Why not use 2-count semas and a circular buffer to obviate the memcpy usage? SPC uses that method and allows simultaneous DSP processing and EMU execution.

Edit: I might be seeing now why it’s that way. Some details about what libmad does with the sbsample arrays might help improve parallelism.

sbsample is the input to the filterbank. memcpy allows the next frame’s sbsample values to be computed while the current frame is still being synthesized. A circular buffer might be a good idea because it would allow avoiding the memcpy.

Regarding a binary semaphore, I was under the impression that they worked differently. I need a way for one thread to release a lock for a single iteration of some code, and then automatically retrieve it after the second thread is finished. I don’t really understand semaphores, but it looks like once a thread releases a binary semaphore, the code it blocks becomes open to a second thread indefinitely, and I couldn’t see a way for the second thread to give back the lock to the first thread. Events seem like a good fit because a thread blocking on an event can only receive each event once, and thus they automatically block if a thread calls it twice.
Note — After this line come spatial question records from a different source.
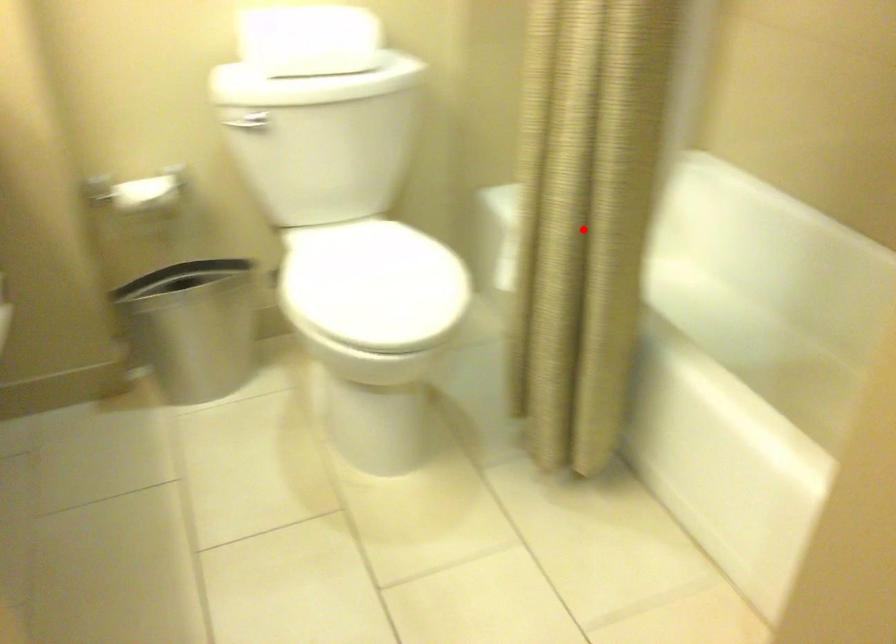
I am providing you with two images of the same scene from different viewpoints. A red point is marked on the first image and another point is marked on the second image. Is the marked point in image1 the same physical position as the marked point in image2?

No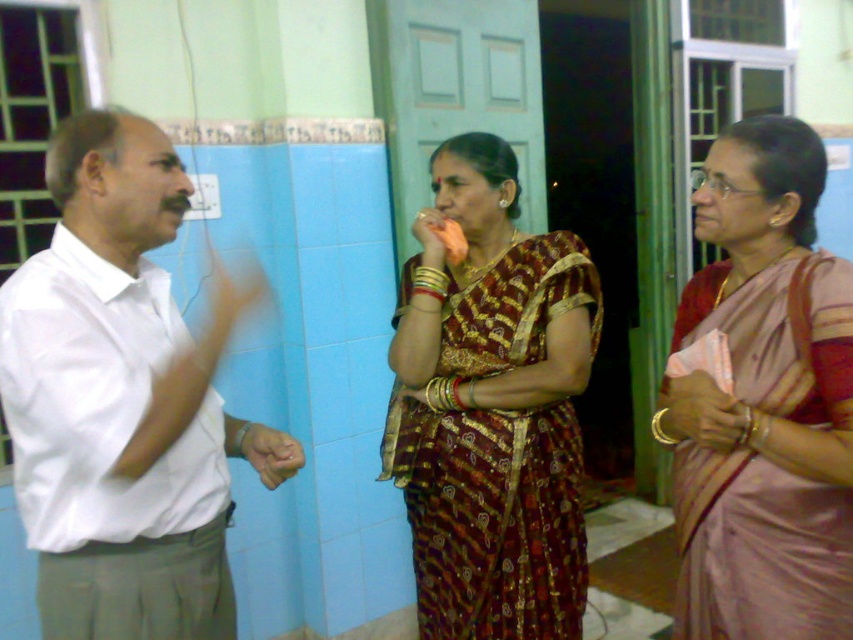
Does white cotton shirt at left have a lesser width compared to pink silk saree at center?

No, white cotton shirt at left is not thinner than pink silk saree at center.

Can you confirm if white cotton shirt at left is smaller than pink silk saree at center?

No.

Between point (146, 532) and point (718, 577), which one is positioned behind?

Positioned behind is point (718, 577).

The width and height of the screenshot is (853, 640). In order to click on white cotton shirt at left in this screenshot , I will do `click(125, 401)`.

Which is behind, point (161, 486) or point (419, 304)?

The point (419, 304) is behind.

Is white cotton shirt at left to the right of maroon silk saree at center from the viewer's perspective?

No, white cotton shirt at left is not to the right of maroon silk saree at center.

Is point (9, 316) in front of point (544, 337)?

Yes.

Find the location of a particular element. The image size is (853, 640). white cotton shirt at left is located at coordinates (125, 401).

Is pink silk saree at center above maroon silk saree at center?

Yes.

Between pink silk saree at center and maroon silk saree at center, which one is positioned higher?

Positioned higher is pink silk saree at center.

Between point (849, 522) and point (399, 465), which one is positioned behind?

The point (399, 465) is behind.

Find the location of a particular element. pink silk saree at center is located at coordinates (762, 401).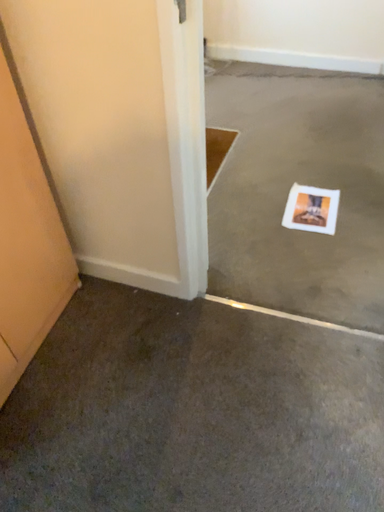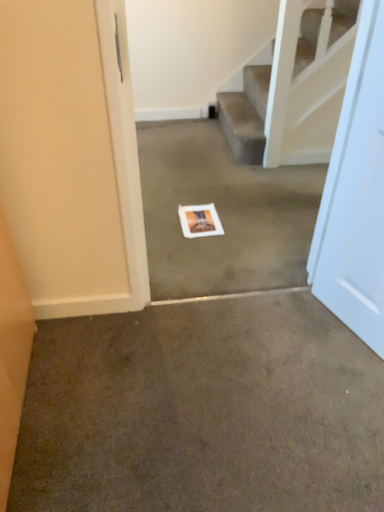
Question: How did the camera likely rotate when shooting the video?

Choices:
 (A) rotated right
 (B) rotated left

Answer: (A)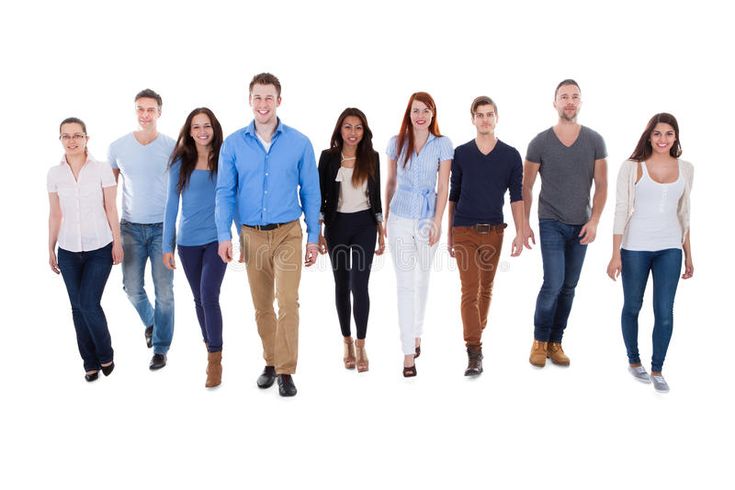
In order to click on chest in this screenshot , I will do `click(662, 179)`, `click(564, 151)`, `click(484, 165)`, `click(417, 161)`, `click(348, 172)`, `click(268, 162)`, `click(204, 174)`, `click(146, 162)`, `click(71, 186)`.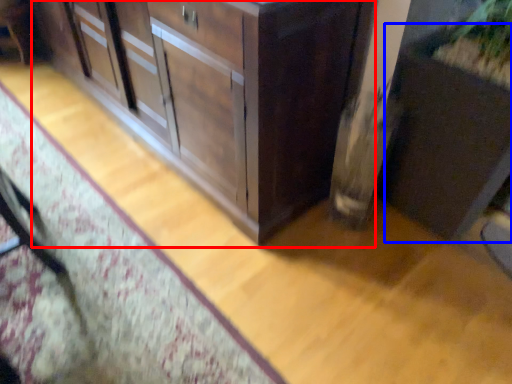
Question: Which point is closer to the camera, cabinetry (highlighted by a red box) or cabinetry (highlighted by a blue box)?

Choices:
 (A) cabinetry
 (B) cabinetry

Answer: (B)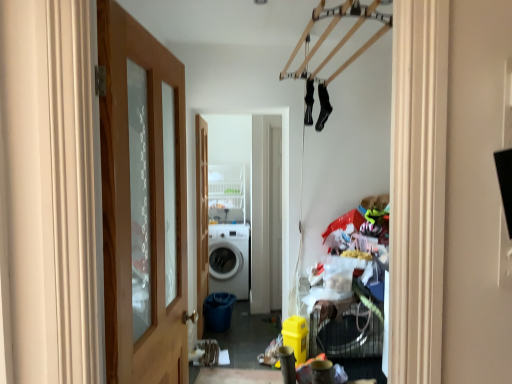
Question: Is black fabric socks at upper center, which ranks as the 1th clothing in right-to-left order, taller or shorter than white matte washing machine at center?

Choices:
 (A) short
 (B) tall

Answer: (A)

Question: In terms of width, does black fabric socks at upper center, which is counted as the 2th clothing, starting from the left, look wider or thinner when compared to white matte washing machine at center?

Choices:
 (A) wide
 (B) thin

Answer: (B)

Question: Which object is the farthest from the black fabric socks at upper center, which ranks as the 1th clothing in right-to-left order?

Choices:
 (A) white matte washing machine at center
 (B) wooden door at center, acting as the first door starting from the back
 (C) wooden door at left, which appears as the first door when viewed from the front
 (D) black fabric socks at upper center, the second clothing positioned from the right

Answer: (A)

Question: Considering the real-world distances, which object is farthest from the black fabric socks at upper center, marked as the first clothing in a left-to-right arrangement?

Choices:
 (A) wooden door at left, the first door when ordered from right to left
 (B) white matte washing machine at center
 (C) wooden door at center, arranged as the 1th door when viewed from the left
 (D) black fabric socks at upper center, which ranks as the 1th clothing in right-to-left order

Answer: (B)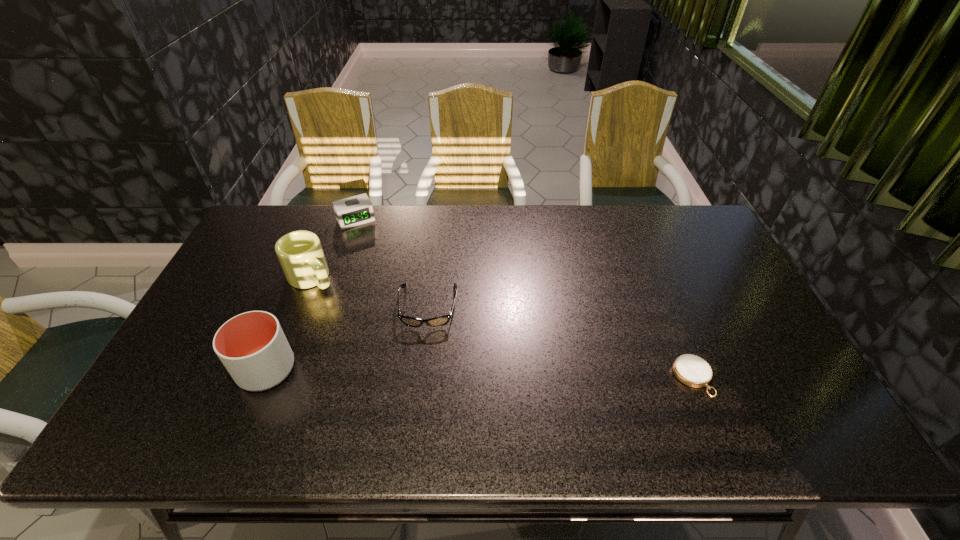
Identify the location of cup situated at the near edge. (252, 346).

Where is `compass positioned at the near edge`? This screenshot has height=540, width=960. compass positioned at the near edge is located at coordinates (691, 370).

Where is `vacant point at the far edge`? This screenshot has width=960, height=540. vacant point at the far edge is located at coordinates (x=584, y=236).

Identify the location of blank space at the near edge of the desktop. Image resolution: width=960 pixels, height=540 pixels. (303, 397).

The image size is (960, 540). In order to click on vacant space at the left edge in this screenshot , I will do `click(272, 283)`.

In the image, there is a desktop. At what (x,y) coordinates should I click in order to perform the action: click on vacant space at the right edge. Please return your answer as a coordinate pair (x, y). Looking at the image, I should click on (737, 363).

At what (x,y) coordinates should I click in order to perform the action: click on vacant space that's between the rightmost object and the second shortest object. Please return your answer as a coordinate pair (x, y). The width and height of the screenshot is (960, 540). Looking at the image, I should click on (561, 342).

You are a GUI agent. You are given a task and a screenshot of the screen. Output one action in this format:
    pyautogui.click(x=<x>, y=<y>)
    Task: Click on the empty location between the mug and the second object from right to left
    The width and height of the screenshot is (960, 540).
    Given the screenshot: What is the action you would take?
    pyautogui.click(x=370, y=292)

The height and width of the screenshot is (540, 960). What are the coordinates of `unoccupied area between the spectacles and the mug` in the screenshot? It's located at (370, 292).

Where is `vacant space that's between the fourth object from left to right and the farthest object`? vacant space that's between the fourth object from left to right and the farthest object is located at coordinates (392, 264).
MikeS commented on 2008-09-07 20:59

There’s lots of info online about counted semaphores. semaphore_wait reduces the internal count by one. if the count remains >= 0, the thread passes; if the count goes negative, the wait blocks. semaphore_release increments the count by one (saturating at the max count). If one or more threads were blocked at the time, the next thread in the wait queue is woken up and allowed to pass. With a max count of one, this is the same signalling as an automatic event.

“The Little Book of Semaphores” by Downey is a good read.

Updated to use semaphores and a circular buffer as suggested by MikeS.

I’ve made minor changes to Mpegplayer as well to accommodate the changes to libmad.

MikeS commented on 2008-09-14 00:08

So far I haven’t had any problems. COP usage still seems light while CPU heavy. Perhaps it’s balanced when CPU has no other duties like DSP. Personally I’m curious about running more decoder on COP and how that would impact performance. I guess we covered some of that in IRC but went ahead and summarized.

MikeS commented on 2008-09-14 00:54

Something is curious here. I’d expect your sem inits to be:

ci→semaphore_init(&synth_done_sem, 2, 0); /* No blocks used */
ci→semaphore_init(&synth_pending_sem, 2, 2); /* All blocks free */

or

ci→semaphore_init(&synth_done_sem, 2, 0); /* No blocks used */
ci→semaphore_init(&synth_pending_sem, 2, 0); /* No blocks free */

followed by

ci→semaphore_release(&synth_pending_sem); /* Bring count back up to 2 to let the synth run */
ci→semaphore_release(&synth_pending_sem);

If I understand the code correctly, the way it is now it can only fill one buffer at a time. Perhaps my evaluation is whacked. :)

I just spent a some time testing this patch. Very nice, hardly any boosting at all. I am however noticing some noise in the right channel. It occurs at the beginning of a track. I can reproduce by playing a track, pausing the track for a few seconds and then playing again. The noise is not identical each time but always in the same spot. It seems to happen on specific files and not at all on others. Sounds like popping or crackling. Can anyone confirm? I’m using an e200 with 18509

Correction, the above only happens when the code is modified with MikeS’s first suggestion. It’s fine with the last patch. Also, I have changed the default cpu speed to 24Mhz in my build. With this patch it still never needs to boost while playing a song, only while initially buffering. This should further enhance battery life yes?

MikeS commented on 2008-09-14 21:15

Hehe. Craig, that really wasn’t a suggestion for immediate implementation and it won’t work. Yes, the patch ran all night for me.

The confusing part for me was that there is no parallelism until the second iteration of the decoding loop (well, it’s not my code so it needed a good staring session). The mutual waiting is quite tight however and to loosen it up into a full FIFO would need separate head and tail pointers and a PCM queue as well. As it is, one buffer is always free to one of the threads where a full FIFO would allow one thread to write or read all elements.